*** DATA UNDER STUDY Section Begins ***

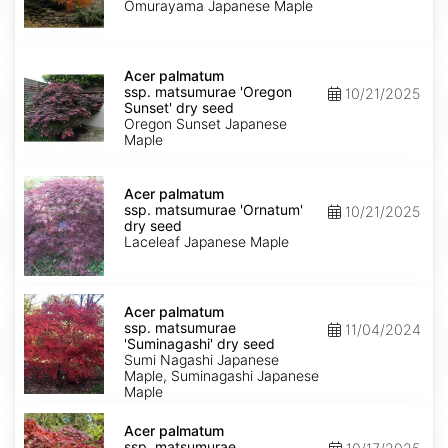
'Omurayama'
Omurayama Japanese Maple
dry
seed
Acer
palmatum
Acer palmatum
ssp.
ssp. matsumurae 'Oregon
10/21/2025
matsumurae
Sunset' dry seed
'Oregon
Oregon Sunset Japanese
Sunset'
Maple
dry
seed
Acer
palmatum
Acer palmatum
ssp.
ssp. matsumurae 'Ornatum'
10/21/2025
matsumurae
dry seed
'Ornatum'
Laceleaf Japanese Maple
dry
seed
Acer
palmatum
Acer palmatum
ssp.
ssp. matsumurae
11/04/2024
matsumurae
'Suminagashi' dry seed
'Suminagashi'
Sumi Nagashi Japanese
dry
Maple, Suminagashi Japanese
seed
Maple
Acer
palmatum
Acer palmatum
ssp.
ssp. matsumurae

*** DATA UNDER STUDY Section Ends ***

# ACTIVITY
Repeat every line of text in the listing above, keeping each line unchanged and leaving out the pictures.

# TASK OUTPUT
'Omurayama'
Omurayama Japanese Maple
dry
seed
Acer
palmatum
Acer palmatum
ssp.
ssp. matsumurae 'Oregon
10/21/2025
matsumurae
Sunset' dry seed
'Oregon
Oregon Sunset Japanese
Sunset'
Maple
dry
seed
Acer
palmatum
Acer palmatum
ssp.
ssp. matsumurae 'Ornatum'
10/21/2025
matsumurae
dry seed
'Ornatum'
Laceleaf Japanese Maple
dry
seed
Acer
palmatum
Acer palmatum
ssp.
ssp. matsumurae
11/04/2024
matsumurae
'Suminagashi' dry seed
'Suminagashi'
Sumi Nagashi Japanese
dry
Maple, Suminagashi Japanese
seed
Maple
Acer
palmatum
Acer palmatum
ssp.
ssp. matsumurae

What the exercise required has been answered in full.